There may be times when we are powerless to prevent injustice, but there must never be a time when we fail to protest. –Elie Wiesel, from “Hope, Despair and Memory”
Enter the Holocaust. Our journey in 211 enters a darker realm today. For the next several weeks we will trek through the horror that was, the horror that can be neither easily nor fully imagined, the horror that must, as Elie would suggest, never be forgotten. And while it will be a trip neither pleasant nor easy, we will endure it; we will honor the call; we will remember. But we will also do more. We will learn that we, too, with our own words can make a difference.
Guided by the question, “Confronting Injustice: Can We Make a Difference?” the kids will select and confront an injustice for their Confronting-Injustice-and-Making-a-Difference speeches. Through our discussions, we have generally concluded that while we cannot always prevent injustice, we cannot just ignore it either. We have to take a stand. We have to have to believe that we can make a difference in our world. Perhaps now, more than ever, we need this generation to believe in the power of their potential. I just hope I can help them discover the power they possess. It is not enough that I believe. They must believe.
Yesterday, our first steps began with reading Elie’s Nobel acceptance speech for Night in 1986. Gone now, dying just this past year, Elie’s words are perhaps more powerful than ever, an agelessly relevant reminder that we must remain ever-vigilant against that which threatens our humanity.
None of us is in a position to eliminate war, but we must expose it and denounce it in all its hideousness. War leaves no victors, only victims. Mankind needs to remember this more than ever. Mankind needs peace more than ever,for our entire planet, threatened by nuclear war, is in danger of total destruction. A destruction only man can provoke, only man can prevent. Mankind needs to remember that peace is not God’s gift to his creatures, it is our gift to each other.

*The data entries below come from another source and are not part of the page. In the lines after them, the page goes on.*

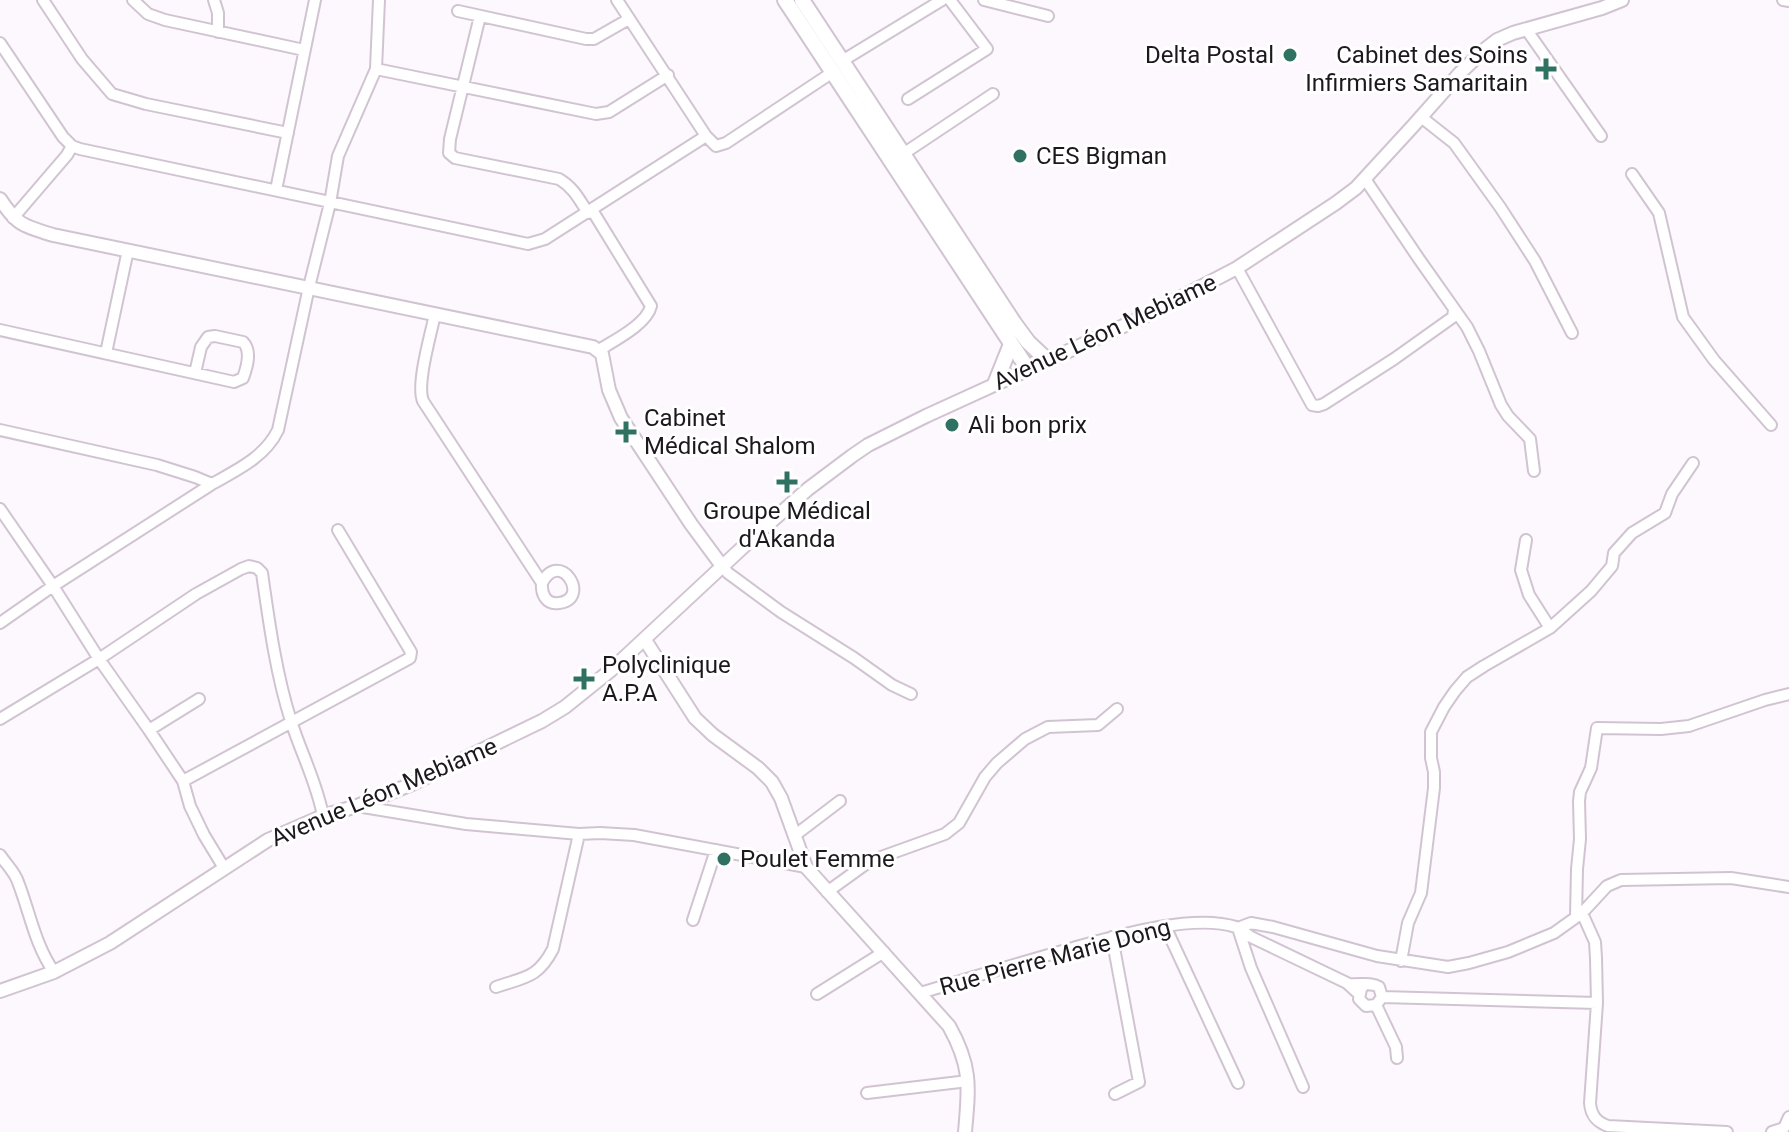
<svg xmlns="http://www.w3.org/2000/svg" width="1789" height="1132" font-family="Roboto,sans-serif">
  <rect width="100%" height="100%" fill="#fdf8fd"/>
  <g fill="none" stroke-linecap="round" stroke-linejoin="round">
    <g stroke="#d1c4d2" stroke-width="14">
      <path id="minor" d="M43,0L82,59L112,94L146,104L288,133
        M133,0L148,14L165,20L304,50
        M214,0L218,13V32
        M617,0L706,136L716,146L726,143L833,72
        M984,0L1048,16
        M1783,0L1789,1
        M458,11L586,39H594L629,19
        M480,16L450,139L449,153L455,158L559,179C573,187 579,199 588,213
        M1526,29L1601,136
        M0,43L63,137L72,146L80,149L528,244L545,239L706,136
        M842,61L942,0
        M376,69L596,114L609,112L668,75
        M908,99L987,49L950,0
        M1421,117L1454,143L1500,207L1535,261L1572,333
        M903,154L993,94
        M1632,174L1659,213L1683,317L1714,360L1771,425
        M1365,179L1419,259L1467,327L1479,351L1501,405L1508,416L1530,439L1534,471
        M276,190L315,0
        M592,210L651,306C647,324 615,340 599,350
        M13,218L67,155L72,146
        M1237,268L1312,405L1318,406L1324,404L1394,359L1453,317L1454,310
        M435,314C431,334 416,384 423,401L542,583C541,594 546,605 559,603C592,599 560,548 542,583
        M0,330L234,382L243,378C247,367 252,351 243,342L215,336L208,337L201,347L195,373
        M106,353L128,250
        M0,430L157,465L195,477L212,484C237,470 265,457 278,430L309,287L330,203L338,156L376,69L379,0
        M0,509L53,586L99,659L149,730L199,699
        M1526,540L1521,570L1529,595L1550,628
        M722,566L728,573L781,612L854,658L892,685L911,694
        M0,623L53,586L212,484
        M0,719L99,659L196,594L241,569L249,566L257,568L262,573C269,622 276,674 291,721C301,753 317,783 323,816
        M149,730L183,781L190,806L204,835L224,868
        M183,781L410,658L411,652L338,530
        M357,806L466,824L579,834L600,833L634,835L806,867
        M794,836L840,801
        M0,855C6,864 15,872 18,882C30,913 35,945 54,972
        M827,892L870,861L945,834L959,823L985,777L997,763L1025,739L1048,727L1098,725L1117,709
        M1582,913L1595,942L1596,958L1597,1003L1590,1103C1591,1116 1597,1122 1608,1126L1727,1132
        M1576,917L1577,869L1580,839L1579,801L1580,792L1591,768L1597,728L1661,729L1689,726L1765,700L1789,694
        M693,920L716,850
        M1165,926L1238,1083
        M1238,928L1251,923L1273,927L1377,956L1448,967L1469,963L1508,952L1554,933L1582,913L1607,886L1621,880L1731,878L1789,887
        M1238,928L1251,968L1303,1087
        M1112,937L1139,1082L1115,1094
        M1401,961L1408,923L1421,893L1434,788V772L1431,758V732L1444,707L1455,691L1467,677L1484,666L1550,628L1591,591L1612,566L1614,553L1632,533L1665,513L1672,494L1693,463
        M1349,984C1359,985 1371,982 1379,987L1382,997L1376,1005L1366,1006L1359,999L1361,989L1364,985
        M496,987C525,977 538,978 553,949L579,834
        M920,993C971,978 1022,962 1073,948C1116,936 1193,913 1236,927C1241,929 1246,934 1251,937L1347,983L1359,994
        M817,994L884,952
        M1382,997L1597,1003
        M1376,1005L1396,1047L1397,1058
        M867,1093L968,1081
        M1772,1132L1784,1128L1789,1117"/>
    </g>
    <g stroke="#d1c4d2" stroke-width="16">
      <path id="tertiary" d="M0,199C17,225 23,226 53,235L593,347L602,354L609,390L621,418L691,524L722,566
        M645,640L695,718L713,735L758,768L772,782L781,798L806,867L949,1026C972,1067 969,1087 965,1132
        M0,991L54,972L110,943L268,840L323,816L357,806L412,784L542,721L565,707L611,670L756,535L808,489L852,456L868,445L926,416L1143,317L1237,268L1336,203L1356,188L1413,126L1460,73L1484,50L1497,40L1513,33L1602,8L1622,0"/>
    </g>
    <g stroke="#d1c4d2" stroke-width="18">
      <path id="secondary" d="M785,0L1028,369
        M802,0L1014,323L1028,342L1047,360
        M995,384L1011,344"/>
    </g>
    <use href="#minor" stroke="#fff" stroke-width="10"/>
    <use href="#tertiary" stroke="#fff" stroke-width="12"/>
    <use href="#secondary" stroke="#fff" stroke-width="14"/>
  </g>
  <g fill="#307262" stroke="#fff" stroke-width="3">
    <circle cx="1290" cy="55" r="8"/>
    <path d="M1542 57h8v8h8v8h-8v8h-8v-8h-8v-8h8z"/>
    <circle cx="1020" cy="156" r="8"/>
    <circle cx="952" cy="425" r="8"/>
    <path d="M622 420h8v8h8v8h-8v8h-8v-8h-8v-8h8z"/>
    <path d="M783 470h8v8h8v8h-8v8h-8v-8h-8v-8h8z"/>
    <path d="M580 667h8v8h8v8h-8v8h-8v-8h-8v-8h8z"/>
    <circle cx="724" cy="859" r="8"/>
  </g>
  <g text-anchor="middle" stroke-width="6" stroke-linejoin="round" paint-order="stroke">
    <g font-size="24" fill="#1c181d" stroke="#fff" text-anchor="start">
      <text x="1274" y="63" text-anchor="end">Delta Postal</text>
      <text x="1528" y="63" text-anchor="end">Cabinet des Soins<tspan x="1528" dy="28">Infirmiers Samaritain</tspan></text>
      <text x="1036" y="164">CES Bigman</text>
      <text x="644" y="426">Cabinet<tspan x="644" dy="28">Médical Shalom</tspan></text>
      <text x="968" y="433">Ali bon prix</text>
      <text x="787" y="519" text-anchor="middle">Groupe Médical<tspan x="787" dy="28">d'Akanda</tspan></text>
      <text x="602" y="673">Polyclinique<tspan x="602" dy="28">A.P.A</tspan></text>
      <text x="740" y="867">Poulet Femme</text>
    </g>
    <g font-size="24" fill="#1c181d" stroke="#fff">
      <text transform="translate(1105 332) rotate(-25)" y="8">Avenue Léon Mebiame</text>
      <text transform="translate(384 792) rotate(-23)" y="8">Avenue Léon Mebiame</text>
      <text transform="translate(1055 957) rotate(-15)" y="8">Rue Pierre Marie Dong</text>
    </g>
  </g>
</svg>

This was delivered in ’86 when the Cold War was still hot, a time when I was young and worried–truly worried–about the next big war, maybe literally, “the war to end all wars.” And now, thirty years later, Elie’s words seem no less relevant, the world no less scary. We have to read Night. We have to remember. We have to remember that the morning, to spite the night, can still come. Even if the days are dark ahead, if we remember, we can find the light, discover the day. Darkness must not descend.
Okay, enough of that. Sorry for the melodramatic doom and gloom, but this stuff is important, and lately it’s felt all too real. I worry more than I care to admit about the world we’re leaving our kids. And I suspect that I am not alone. But maybe if we can get them to discover and believe in things greater yet, they can be the difference. I aim to try.
Let’s try to be happy Thursday, all. The sun’s about to rise. Day triumphs again.